Recensione il decameron
Recensione a cura di peucezia
Primo film della cosiddetta "Trilogia della vita" a cui seguiranno i "Racconti di Canterbury" e "Il fiore delle Mille e una notte", "Il Decameron" tratto dall'omonima opera di Giovanni Boccaccio e uscito sugli schermi italiani nel 1971, vuole celebrare il trionfo della gioiosità della vita inteso come trionfo della sessualità.
Il regista sceglie nove tra i svariati racconti presentati da Boccaccio nella sua opera e predilige quelli in cui si esalta la licenziosità sia pur giocosa, vittoriosa sul buio del Medioevo e sugli altri poteri che imperavano in quell'epoca oscura. Accanto ai nove racconti ci sono due episodi "guida" destinati a fare da fil rouge: quello di ser Ciappelletto vissuto da pessimo uomo in vita e reputato santo da morto e quello autobiografico del pittore allievo di Giotto interpretato dallo stesso regista abbigliato come il Vulcano del Vélasquez, ma anche (per la sua fascia bianca che gli stringe la testa) come un guerriero giapponese. Il regista, a guisa dell'artista che interpreta, ammira la sua opera e le immagini che scorrono via via per concludere con il suo pensiero sui rapporti tra la vita, l'arte ed il sogno (richiamo, tra gli altri, ai drammaturghi Calderon de la Barca e William Shakespeare).
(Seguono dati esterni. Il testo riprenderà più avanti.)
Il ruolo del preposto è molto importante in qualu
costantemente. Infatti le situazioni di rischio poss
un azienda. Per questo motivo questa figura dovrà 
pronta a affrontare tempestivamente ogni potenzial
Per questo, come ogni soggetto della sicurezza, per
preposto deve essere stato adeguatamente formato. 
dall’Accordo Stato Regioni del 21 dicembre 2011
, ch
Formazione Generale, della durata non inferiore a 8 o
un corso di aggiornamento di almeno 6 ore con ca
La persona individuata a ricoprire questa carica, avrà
Come di consueto nei film girati da Pasolini, gran parte degli interpreti sono presi dalla strada e mostrano nel loro aspetto esteriore quanto la vita abbia influito sui loro volti imperfetti; siano essi giovani o anziani, caratterizzati da dentature sgangherate, sguardo alle volte anche "incattivito" come in alcuni fanciulli e il regista sottolinea maggiormente questa sua scelta con gli innumerevoli primi piani sui suoi personaggi.
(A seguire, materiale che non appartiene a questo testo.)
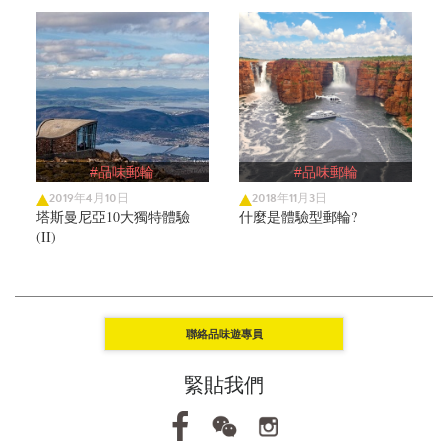
#品味郵輪
#品味郵輪
2019年4月10日
2018年11月3日
塔斯曼尼亞10大獨特體驗
什麼是體驗型郵輪?
(II)
聯絡品味遊專員
緊貼我們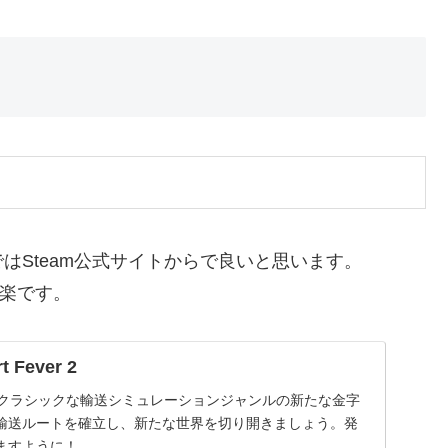
はSteam公式サイトからで良いと思います。
に楽です。
 Fever 2
er 2は、クラシックな輸送シミュレーションジャンルの新たな金字
輸送ルートを確立し、新たな世界を切り開きましょう。発
ますように！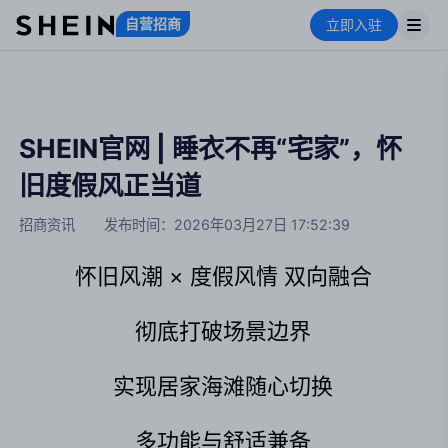
自营招商
立即入驻
SHEIN官网 | 睡衣不再“宅家”，怀
旧度假风正当道
招商资讯
发布时间：
2026年03月27日 17:52:39
怀旧风潮 × 度假风情 双向融合
彻底打破场景边界
实现居家海滩随心切换
多功能与舒适兼备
Accanto agli attori non professionisti, ci sono anche due interpreti che hanno da sempre collaborato con Pasolini: Ninetto Davoli, protagonista della prima novella nel ruolo di Andreuccio da Perugia, caratteristica la sua parlata lenta e smozzicata e il recentemente scomparso Franco Citti, nel ruolo di ser Ciappelletto, a cui si confà il suo viso duro e scavato a dispetto dell'ancor giovane età dell'attore all'epoca delle riprese. Nel ruolo di Peronella, furba moglie fedifraga, c'è una irriconoscibile Angela Luce, sanguigna interprete napoletana.